City Council today will decide whether to invest more than $600 million in planning and projects to increase cycling in Portland over the next 20 years. The Portland Bike Plan for 2030 identifies dozens of projects for improving cycling access, including new trail systems, bike paths and cycle tracks.
But the Portland Bureau of Transportation is facing an extensive backlog of street repairs in the coming years, so it plans to start small in its effort to build the city a world-class biking community. Ellen Vanderslice, PBOT project manager for the bike plan, said her department needs to prove an increased demand for bike projects before money can be pulled from projects intended to aid motor vehicles.
“We don’t have that amount of discretionary funding for any mode of transportation,” Vanderslice said. “To get to a place where we can take funding from cars and give that to bikes, we need to prove that the demand is here first.”
The bike plan includes 10 pages on potential funding sources for projects, including the city’s general transportation revenue, and money from the Oregon Department of Transportation and the federal government. Partnerships with the Metro Greenways program, the Business Energy Tax Credit and city system development charges also are potential sources.
Both Vanderslice and Bicycle Transportation Alliance advocate Michelle Poyourow say the first projects constructed should be bike boulevards. They include signals and devices such as speed bumps to encourage slower driving and increase cyclist safety at intersections. The cost is approximately $250,000 per mile.
“Bike boulevards could easily be fast-tracked,” Poyourow said. “They allow us to improve the roads we’ve been using, and they are very affordable.”

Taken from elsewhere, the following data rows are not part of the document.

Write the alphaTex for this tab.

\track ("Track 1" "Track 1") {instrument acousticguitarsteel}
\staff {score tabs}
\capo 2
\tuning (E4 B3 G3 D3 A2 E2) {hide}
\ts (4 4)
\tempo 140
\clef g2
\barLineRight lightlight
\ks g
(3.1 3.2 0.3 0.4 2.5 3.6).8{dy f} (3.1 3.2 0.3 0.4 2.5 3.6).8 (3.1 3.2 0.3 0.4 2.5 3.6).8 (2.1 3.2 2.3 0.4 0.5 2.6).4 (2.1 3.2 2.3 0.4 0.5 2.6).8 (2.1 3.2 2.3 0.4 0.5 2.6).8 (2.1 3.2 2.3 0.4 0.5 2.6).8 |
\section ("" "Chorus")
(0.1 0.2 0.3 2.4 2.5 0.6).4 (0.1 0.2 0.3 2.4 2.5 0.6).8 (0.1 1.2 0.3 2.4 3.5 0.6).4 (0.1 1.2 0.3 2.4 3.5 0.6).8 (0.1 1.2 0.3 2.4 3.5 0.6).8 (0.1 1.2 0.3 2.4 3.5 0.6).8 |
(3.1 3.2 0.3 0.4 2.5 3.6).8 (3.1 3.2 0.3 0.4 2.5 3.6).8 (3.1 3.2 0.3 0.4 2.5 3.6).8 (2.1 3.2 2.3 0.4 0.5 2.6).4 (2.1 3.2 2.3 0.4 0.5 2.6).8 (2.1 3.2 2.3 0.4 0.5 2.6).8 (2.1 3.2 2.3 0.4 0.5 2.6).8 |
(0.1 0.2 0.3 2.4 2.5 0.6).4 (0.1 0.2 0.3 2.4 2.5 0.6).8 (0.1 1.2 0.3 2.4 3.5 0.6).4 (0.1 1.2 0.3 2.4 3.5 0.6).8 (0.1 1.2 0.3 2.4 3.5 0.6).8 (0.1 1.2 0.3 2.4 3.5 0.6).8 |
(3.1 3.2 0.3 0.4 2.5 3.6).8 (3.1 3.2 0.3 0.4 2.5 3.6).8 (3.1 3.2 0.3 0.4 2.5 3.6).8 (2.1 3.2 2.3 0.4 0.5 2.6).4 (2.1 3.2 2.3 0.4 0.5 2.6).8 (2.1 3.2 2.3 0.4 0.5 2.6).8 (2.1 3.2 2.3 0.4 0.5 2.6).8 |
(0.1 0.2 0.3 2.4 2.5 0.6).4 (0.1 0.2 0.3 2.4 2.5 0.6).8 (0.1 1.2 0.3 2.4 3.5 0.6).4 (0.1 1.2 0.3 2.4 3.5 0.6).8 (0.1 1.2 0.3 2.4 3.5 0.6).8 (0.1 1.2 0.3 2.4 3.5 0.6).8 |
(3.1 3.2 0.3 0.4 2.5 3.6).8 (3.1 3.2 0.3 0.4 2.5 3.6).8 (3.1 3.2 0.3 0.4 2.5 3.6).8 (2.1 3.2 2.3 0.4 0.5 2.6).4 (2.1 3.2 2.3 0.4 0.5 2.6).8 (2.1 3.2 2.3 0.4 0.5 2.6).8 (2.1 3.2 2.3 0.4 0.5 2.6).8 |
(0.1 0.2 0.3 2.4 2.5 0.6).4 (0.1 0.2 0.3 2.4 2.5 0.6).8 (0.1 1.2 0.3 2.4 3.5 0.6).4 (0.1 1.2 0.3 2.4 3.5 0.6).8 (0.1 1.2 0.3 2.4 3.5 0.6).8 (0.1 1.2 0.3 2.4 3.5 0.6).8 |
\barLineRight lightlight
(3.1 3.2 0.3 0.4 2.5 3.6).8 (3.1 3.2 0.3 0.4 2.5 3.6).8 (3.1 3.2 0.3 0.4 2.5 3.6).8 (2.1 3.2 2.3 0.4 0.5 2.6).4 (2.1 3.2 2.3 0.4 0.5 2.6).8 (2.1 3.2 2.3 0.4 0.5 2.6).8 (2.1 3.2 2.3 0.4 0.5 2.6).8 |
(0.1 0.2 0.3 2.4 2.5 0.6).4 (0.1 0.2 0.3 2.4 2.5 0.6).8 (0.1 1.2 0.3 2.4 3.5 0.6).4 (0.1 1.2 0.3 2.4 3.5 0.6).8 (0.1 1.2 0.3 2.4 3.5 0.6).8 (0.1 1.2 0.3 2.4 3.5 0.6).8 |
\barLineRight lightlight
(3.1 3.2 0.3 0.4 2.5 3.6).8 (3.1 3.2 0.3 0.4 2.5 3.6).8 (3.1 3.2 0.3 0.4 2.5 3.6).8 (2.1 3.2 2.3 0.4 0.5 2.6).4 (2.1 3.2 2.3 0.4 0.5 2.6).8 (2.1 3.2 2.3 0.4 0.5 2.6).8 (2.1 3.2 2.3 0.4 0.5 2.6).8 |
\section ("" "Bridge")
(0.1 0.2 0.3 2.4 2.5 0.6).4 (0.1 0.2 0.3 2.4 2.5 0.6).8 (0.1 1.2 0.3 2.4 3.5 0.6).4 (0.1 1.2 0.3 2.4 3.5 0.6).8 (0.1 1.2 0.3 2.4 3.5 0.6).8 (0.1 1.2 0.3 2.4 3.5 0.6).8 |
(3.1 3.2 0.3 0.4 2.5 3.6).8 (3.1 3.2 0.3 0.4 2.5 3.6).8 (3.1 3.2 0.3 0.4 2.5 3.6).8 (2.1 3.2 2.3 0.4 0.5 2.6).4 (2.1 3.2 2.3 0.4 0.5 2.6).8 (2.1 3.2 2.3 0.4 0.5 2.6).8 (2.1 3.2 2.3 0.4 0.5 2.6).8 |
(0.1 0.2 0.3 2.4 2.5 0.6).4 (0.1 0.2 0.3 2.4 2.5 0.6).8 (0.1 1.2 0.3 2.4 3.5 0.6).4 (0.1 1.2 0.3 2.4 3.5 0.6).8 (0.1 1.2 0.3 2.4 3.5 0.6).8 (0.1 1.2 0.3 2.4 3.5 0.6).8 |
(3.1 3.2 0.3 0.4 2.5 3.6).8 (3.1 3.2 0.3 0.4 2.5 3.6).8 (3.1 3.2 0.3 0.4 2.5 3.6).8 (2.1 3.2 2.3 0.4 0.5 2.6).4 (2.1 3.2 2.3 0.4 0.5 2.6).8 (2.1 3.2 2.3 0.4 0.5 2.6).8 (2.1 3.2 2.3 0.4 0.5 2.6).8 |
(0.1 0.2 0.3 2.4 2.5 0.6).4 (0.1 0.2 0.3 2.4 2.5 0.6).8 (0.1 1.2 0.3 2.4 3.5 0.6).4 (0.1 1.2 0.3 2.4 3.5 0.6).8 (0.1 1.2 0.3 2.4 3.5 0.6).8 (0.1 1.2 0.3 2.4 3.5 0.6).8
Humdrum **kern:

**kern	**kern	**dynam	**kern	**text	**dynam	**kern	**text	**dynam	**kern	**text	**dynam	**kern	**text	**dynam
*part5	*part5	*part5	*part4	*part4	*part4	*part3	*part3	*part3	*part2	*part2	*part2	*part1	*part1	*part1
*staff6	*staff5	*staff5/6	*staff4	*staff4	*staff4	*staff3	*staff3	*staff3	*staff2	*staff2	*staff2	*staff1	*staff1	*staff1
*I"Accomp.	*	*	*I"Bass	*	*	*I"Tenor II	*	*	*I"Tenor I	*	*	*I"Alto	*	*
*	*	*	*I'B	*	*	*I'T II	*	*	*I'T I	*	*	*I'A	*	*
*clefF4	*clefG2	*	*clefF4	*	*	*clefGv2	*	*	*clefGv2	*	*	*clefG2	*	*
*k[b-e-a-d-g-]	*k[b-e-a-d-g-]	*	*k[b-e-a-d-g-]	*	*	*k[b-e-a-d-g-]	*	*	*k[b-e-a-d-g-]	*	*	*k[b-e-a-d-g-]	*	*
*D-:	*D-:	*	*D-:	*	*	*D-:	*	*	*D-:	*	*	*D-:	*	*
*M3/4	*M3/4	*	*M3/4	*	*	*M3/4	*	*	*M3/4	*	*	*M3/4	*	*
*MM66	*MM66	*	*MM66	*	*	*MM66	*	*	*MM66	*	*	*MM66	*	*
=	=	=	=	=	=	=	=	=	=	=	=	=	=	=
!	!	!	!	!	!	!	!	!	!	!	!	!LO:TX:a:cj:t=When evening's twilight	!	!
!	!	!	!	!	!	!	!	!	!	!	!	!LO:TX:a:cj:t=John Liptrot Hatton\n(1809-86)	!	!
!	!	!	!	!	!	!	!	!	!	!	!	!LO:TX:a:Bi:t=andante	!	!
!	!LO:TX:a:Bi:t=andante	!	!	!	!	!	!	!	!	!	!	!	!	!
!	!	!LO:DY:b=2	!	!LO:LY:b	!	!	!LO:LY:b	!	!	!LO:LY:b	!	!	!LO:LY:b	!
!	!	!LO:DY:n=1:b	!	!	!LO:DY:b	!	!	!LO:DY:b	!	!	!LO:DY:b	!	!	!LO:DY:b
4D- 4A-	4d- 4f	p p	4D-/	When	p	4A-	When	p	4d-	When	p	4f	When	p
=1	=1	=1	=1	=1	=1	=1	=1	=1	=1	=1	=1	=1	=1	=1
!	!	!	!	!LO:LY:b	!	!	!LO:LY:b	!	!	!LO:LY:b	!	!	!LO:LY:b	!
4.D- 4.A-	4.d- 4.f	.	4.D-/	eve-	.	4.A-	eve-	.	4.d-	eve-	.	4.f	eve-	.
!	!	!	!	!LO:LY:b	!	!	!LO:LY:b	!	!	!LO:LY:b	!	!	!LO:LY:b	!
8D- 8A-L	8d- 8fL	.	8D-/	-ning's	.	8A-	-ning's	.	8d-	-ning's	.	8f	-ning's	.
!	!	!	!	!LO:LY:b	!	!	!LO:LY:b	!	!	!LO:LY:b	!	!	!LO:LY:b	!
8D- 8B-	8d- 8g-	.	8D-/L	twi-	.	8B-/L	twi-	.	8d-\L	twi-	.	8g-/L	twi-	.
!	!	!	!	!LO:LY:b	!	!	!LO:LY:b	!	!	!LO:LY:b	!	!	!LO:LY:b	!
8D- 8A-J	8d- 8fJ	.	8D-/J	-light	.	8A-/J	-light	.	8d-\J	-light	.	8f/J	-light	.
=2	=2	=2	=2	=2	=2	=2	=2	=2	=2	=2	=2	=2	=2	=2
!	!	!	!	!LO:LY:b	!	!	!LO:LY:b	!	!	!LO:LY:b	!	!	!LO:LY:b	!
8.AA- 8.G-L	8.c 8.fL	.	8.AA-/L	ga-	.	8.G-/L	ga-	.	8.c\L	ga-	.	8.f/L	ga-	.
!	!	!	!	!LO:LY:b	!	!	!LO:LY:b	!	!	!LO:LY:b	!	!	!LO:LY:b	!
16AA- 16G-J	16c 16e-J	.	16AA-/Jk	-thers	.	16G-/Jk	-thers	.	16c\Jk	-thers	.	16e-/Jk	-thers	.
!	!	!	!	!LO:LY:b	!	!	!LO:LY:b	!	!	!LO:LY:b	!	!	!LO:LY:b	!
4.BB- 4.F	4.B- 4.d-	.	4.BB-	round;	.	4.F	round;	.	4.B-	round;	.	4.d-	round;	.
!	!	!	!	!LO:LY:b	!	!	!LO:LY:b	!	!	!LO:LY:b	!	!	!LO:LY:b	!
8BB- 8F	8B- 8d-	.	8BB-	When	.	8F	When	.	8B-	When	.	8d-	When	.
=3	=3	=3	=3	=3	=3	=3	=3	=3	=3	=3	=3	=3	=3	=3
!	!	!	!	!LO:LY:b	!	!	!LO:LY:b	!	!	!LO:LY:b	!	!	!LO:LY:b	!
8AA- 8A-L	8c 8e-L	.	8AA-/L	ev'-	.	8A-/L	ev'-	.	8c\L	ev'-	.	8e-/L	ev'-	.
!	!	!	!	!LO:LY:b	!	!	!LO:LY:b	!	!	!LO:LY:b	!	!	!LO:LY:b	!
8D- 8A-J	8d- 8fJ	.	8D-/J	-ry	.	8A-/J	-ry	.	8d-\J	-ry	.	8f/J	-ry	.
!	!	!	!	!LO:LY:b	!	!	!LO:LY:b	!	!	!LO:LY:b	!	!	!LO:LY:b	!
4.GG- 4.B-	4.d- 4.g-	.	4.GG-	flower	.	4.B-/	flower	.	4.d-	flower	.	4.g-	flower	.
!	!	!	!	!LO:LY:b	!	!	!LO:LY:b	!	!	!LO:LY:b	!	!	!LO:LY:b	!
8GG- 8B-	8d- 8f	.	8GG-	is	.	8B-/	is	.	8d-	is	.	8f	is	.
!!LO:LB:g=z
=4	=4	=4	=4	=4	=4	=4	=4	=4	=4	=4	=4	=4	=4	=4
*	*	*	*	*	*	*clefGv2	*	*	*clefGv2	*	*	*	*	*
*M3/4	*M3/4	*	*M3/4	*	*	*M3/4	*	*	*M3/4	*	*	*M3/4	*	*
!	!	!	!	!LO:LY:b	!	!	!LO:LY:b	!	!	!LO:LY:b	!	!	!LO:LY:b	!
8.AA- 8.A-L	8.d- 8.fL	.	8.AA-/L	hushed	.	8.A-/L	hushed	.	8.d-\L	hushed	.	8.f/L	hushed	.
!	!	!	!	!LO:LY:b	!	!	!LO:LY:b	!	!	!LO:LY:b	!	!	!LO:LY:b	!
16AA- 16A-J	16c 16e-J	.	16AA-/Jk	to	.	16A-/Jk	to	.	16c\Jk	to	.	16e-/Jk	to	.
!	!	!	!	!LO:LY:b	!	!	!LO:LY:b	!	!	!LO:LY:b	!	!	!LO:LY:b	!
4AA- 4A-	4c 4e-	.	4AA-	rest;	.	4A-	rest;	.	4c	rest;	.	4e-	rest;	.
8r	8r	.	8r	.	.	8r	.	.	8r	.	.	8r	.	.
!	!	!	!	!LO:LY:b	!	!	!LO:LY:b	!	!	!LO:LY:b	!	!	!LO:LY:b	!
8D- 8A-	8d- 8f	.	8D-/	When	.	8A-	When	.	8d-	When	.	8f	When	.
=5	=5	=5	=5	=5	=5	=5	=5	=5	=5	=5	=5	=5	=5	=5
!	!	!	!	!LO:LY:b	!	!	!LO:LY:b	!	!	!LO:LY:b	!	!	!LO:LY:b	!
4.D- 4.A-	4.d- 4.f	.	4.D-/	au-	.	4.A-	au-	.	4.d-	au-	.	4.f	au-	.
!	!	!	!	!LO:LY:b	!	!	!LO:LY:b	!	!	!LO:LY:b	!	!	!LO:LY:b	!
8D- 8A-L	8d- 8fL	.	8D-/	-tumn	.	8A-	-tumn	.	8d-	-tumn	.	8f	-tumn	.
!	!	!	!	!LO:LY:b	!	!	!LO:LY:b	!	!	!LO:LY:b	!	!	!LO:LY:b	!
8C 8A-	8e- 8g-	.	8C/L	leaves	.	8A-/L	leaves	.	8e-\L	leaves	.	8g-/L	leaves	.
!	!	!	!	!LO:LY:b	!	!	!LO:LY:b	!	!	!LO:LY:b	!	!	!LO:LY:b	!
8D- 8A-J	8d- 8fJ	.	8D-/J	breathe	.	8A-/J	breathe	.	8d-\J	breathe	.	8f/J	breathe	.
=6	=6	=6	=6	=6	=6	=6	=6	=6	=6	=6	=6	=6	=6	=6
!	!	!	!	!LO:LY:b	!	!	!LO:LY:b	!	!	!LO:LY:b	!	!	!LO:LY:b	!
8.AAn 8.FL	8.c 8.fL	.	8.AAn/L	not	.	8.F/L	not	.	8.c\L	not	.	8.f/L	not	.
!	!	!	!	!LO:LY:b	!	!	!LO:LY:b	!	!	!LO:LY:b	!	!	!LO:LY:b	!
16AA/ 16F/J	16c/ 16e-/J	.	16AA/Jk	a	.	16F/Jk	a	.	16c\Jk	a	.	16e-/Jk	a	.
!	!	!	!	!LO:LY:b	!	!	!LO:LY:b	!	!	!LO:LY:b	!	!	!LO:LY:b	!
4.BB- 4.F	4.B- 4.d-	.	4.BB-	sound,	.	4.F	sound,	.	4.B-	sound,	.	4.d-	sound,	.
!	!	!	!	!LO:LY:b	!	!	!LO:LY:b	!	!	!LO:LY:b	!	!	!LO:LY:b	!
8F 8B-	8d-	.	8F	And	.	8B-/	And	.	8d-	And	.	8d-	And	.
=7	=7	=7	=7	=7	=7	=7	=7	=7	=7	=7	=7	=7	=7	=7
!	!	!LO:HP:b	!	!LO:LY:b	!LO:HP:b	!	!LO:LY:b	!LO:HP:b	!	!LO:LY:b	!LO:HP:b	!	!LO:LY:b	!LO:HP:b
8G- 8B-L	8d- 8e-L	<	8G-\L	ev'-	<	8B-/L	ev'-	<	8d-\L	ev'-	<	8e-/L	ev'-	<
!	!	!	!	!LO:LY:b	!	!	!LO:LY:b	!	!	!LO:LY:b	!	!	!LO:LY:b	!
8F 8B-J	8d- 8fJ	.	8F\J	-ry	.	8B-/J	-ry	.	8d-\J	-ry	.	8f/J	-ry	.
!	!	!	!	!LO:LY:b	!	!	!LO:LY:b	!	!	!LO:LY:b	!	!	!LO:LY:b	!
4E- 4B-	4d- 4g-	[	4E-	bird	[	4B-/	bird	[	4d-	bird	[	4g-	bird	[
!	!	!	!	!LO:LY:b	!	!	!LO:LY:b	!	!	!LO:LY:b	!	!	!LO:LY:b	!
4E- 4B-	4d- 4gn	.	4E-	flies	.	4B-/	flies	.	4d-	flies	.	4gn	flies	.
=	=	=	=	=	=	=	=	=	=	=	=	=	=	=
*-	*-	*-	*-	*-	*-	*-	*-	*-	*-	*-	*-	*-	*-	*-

Vanderslice said construction of bike boulevards could lead to more cyclists, and increase the likelihood of the city securing federal money for more projects.
“There has been a paradigm shift at the federal level for transportation funding,” Vanderslice said. “Things like health and climate change are in the public eye. Having shovel-ready projects identified that are proven to increase ridership would put us in a good place.”
The bike plan will need multiple funding sources to complete larger projects, such as a new trail in Sullivan’s Gulch that would connect Northeast Lloyd Boulevard to the Interstate 84 bike path. That project would cost $28.7 million.
Vanderslice expects $10 million to $14 million to be available for bike plan projects over the next five years.
“There’s no question that the city will have to develop a new funding source to pay for some of the projects,” Poyourow said. “I think if this plan is adopted, that means Portland is ready to have that conversation.”
If the plan is approved, a task force will be formed and work for nine months to identify project funding. But that doesn’t mean the plan will remain dormant. In fact, Vanderslice said PBOT is presently working on two projects identified in the bike plan: a cycling track near Portland State University and buffered bike lanes along Stark and Oak streets. Those projects are being paid for through the city’s Affordable Transportation Fund, which includes utility franchise fees.
“It has to be a patchwork of things,” Vanderslice said. “People say if we need $600 million that means we need $30 million every year for the next 20 years. It’s not like that. We’ll start with the cost-effective projects. The others will come eventually.”
Samstag said it is important for the city to adopt the plan.
“I don’t know where the funding will come from,” Samstag said, “but I think the plan is very ambitious. It’s important to set an example for the rest of the country.”